**Task A**
Answer these questions using the article on Ohio attorneys and cannabis clients, labeling each answer with its matching numeral:
(i) Which body delivered the non-binding Opinion?
(ii) On what date were the amendments first published for comment?
(iii) Under paragraph (d)(2), what must the lawyer advise the client about?
**Task B**
Please list every step in the history of the amendments given in the article on Ohio attorneys and cannabis clients, along with the date of each.
**Task C**
Shorten the paragraph of the article on Ohio attorneys and cannabis clients that begins "In August, we reported," keeping its main facts.

**Reading passage**
━━━━━━━━━━━━━━━━━━━━

Ohio Supreme Court Rules Attorneys Can Counsel Cannabis Companies

OHIO Medical Marijuana Control Program

In August, we reported that an advisory board to the Supreme Court of Ohio recommended that attorneys in the state not be permitted to serve clients pursuing licenses in the state’s medical cannabis program. The Opinion delivered by the Board of Professional Conduct of the Supreme Court of Ohio was non-binding, and the Supreme Court has rejected it, issuing amendments that specifically permit attorneys work in the legal cannabis industry.


AMENDMENTS TO THE  OHIO RULES OF PROFESSIONAL CONDUCT

The following amendments to the Ohio Rules of Professional Conduct (Prof. Cond. R. 1.2(d)) were adopted by the Supreme Court of Ohio. The history of these amendments is as follows:

  • August 30, 2016:  Initial publication for comment
  • September 20, 2016:  Final adoption by conference
  • September 20, 2016:  Effective date of amendments

OHIO RULES OF PROFESSIONAL CONDUCT

RULE 1.2: SCOPE OF REPRESENTATION AND ALLOCATION OF AUTHORITY BETWEEN CLIENT AND LAWYER

[Existing language unaffected by the amendments is omitted to conserve space]

(d)(1) A lawyer shall not counsel a client to engage, or assist a client, in conduct that the lawyer knows is illegal or fraudulent. A lawyer may discuss the legal consequences of any proposed course of conduct with a client and may counsel or assist a client in making a good faith effort to determine the validity, scope, meaning, or application of the law.

(2) A lawyer may counsel or assist a client regarding conduct expressly permitted under Sub. H.B. 523 of the 131st General Assembly authorizing the use of marijuana for medical purposes and any state statutes, rules, orders, or other provisions implementing the act. In these circumstances, the lawyer shall advise the client regarding related federal law.

(e) Unless otherwise required by law, a lawyer shall not present, participate in presenting, or threaten to present criminal charges or professional misconduct allegations solely to obtain an advantage in a civil matter.

━━━━━━━━━━━━━━━━━━━━

**Data under study**
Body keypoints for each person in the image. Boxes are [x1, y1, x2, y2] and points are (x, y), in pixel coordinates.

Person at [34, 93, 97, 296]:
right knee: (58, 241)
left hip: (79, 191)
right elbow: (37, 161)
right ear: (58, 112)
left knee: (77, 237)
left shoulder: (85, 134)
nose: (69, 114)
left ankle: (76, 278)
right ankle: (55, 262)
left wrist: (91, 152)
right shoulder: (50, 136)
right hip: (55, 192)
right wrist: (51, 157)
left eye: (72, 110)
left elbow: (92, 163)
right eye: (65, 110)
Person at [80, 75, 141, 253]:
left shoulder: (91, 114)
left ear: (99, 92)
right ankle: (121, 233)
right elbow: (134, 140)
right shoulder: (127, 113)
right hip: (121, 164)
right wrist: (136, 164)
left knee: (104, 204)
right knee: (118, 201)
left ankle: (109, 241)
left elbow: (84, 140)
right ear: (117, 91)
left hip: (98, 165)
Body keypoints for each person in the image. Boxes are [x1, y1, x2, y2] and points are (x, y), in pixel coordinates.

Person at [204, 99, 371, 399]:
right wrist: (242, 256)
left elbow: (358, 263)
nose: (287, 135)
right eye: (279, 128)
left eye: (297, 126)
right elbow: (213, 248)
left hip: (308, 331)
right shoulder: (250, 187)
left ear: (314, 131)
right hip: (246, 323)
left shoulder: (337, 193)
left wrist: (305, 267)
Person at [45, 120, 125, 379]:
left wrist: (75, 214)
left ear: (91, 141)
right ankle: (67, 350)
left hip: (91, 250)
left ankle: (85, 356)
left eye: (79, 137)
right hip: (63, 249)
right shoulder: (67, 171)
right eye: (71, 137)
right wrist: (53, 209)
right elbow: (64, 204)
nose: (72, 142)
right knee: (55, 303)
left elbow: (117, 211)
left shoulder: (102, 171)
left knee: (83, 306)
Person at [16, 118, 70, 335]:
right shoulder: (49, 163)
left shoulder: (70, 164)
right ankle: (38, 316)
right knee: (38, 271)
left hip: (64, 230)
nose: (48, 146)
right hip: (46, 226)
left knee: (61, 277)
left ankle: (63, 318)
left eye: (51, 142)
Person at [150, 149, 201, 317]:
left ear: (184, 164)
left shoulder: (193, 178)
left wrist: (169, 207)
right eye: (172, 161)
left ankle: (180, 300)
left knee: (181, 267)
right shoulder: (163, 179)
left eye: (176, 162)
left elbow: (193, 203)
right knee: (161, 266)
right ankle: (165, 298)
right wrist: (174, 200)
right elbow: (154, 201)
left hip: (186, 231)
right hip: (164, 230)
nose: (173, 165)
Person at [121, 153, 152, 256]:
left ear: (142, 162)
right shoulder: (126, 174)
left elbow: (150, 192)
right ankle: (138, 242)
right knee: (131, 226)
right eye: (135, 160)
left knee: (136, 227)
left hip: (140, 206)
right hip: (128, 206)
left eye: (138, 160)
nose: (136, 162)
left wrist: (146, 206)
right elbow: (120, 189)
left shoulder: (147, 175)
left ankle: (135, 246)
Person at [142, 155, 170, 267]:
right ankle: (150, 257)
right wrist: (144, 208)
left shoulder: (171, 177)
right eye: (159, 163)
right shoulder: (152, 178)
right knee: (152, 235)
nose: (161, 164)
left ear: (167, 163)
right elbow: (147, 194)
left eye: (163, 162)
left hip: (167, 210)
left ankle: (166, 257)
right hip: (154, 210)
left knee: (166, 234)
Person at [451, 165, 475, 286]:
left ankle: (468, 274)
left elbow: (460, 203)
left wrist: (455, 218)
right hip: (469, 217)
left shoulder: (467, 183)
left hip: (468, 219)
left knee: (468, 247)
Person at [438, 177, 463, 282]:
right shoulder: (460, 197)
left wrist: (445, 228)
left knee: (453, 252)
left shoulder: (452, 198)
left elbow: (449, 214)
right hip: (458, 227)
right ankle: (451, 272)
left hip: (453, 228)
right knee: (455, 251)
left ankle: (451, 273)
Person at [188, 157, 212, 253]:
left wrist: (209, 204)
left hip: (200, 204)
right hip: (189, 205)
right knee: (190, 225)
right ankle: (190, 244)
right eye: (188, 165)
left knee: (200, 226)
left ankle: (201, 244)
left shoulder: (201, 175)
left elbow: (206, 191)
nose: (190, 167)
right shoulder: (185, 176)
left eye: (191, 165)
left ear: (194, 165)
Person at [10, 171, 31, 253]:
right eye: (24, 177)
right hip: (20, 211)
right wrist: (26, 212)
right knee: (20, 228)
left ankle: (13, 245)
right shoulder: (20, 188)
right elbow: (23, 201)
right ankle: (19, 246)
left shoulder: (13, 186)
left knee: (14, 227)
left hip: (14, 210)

━━━━━━━━━━━━━━━━━━━━

**Solution A**
(i) The Board of Professional Conduct of the Supreme Court of Ohio
(ii) August 30, 2016
(iii) Related federal law

**Solution B**
- Initial publication for comment: August 30, 2016
- Final adoption by conference: September 20, 2016
- Effective date of amendments: September 20, 2016

**Solution C**
In August, an advisory board to the Supreme Court of Ohio recommended that Ohio attorneys not be allowed to serve clients seeking licenses in the state's medical cannabis program. The Supreme Court rejected that non-binding Opinion from its Board of Professional Conduct. It then issued amendments that specifically permit attorneys to work in the legal cannabis industry.